▶ _TASK PROMPT_:
Copy out word for word the lines starting at the one containing "fasilitas keluarga sehingga" and ending at the one containing "terdekat dari Medan", both included.

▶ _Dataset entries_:

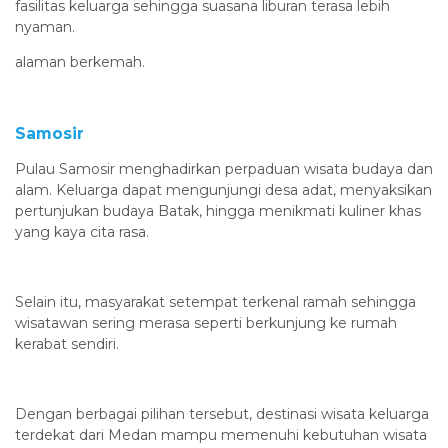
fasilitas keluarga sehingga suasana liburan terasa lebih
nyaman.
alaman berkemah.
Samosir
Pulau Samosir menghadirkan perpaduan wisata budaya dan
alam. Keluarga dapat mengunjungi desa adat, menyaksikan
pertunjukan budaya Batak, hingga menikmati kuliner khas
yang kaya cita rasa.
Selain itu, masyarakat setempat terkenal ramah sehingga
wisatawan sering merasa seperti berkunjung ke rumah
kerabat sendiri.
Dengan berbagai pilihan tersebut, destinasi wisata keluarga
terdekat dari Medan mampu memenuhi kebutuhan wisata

* * *

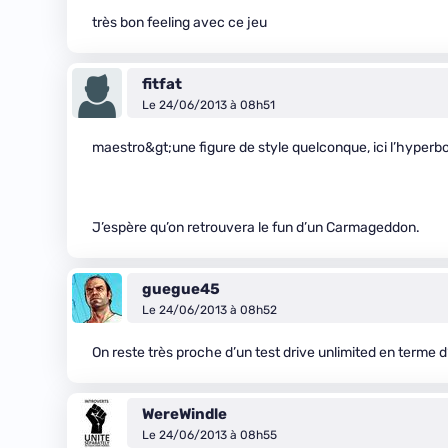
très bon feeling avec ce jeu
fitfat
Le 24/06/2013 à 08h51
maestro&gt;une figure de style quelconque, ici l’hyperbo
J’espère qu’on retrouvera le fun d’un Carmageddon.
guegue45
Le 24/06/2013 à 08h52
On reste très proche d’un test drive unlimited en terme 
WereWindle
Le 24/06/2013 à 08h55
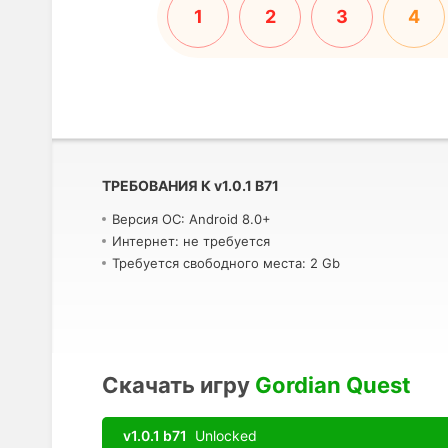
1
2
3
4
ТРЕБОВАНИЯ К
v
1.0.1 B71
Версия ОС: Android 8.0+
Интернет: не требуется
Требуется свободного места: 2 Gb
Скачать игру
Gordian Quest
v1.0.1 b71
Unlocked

▶ _WRITTEN SOLUTION_:
fasilitas keluarga sehingga suasana liburan terasa lebih
nyaman.
alaman berkemah.
Samosir
Pulau Samosir menghadirkan perpaduan wisata budaya dan
alam. Keluarga dapat mengunjungi desa adat, menyaksikan
pertunjukan budaya Batak, hingga menikmati kuliner khas
yang kaya cita rasa.
Selain itu, masyarakat setempat terkenal ramah sehingga
wisatawan sering merasa seperti berkunjung ke rumah
kerabat sendiri.
Dengan berbagai pilihan tersebut, destinasi wisata keluarga
terdekat dari Medan mampu memenuhi kebutuhan wisata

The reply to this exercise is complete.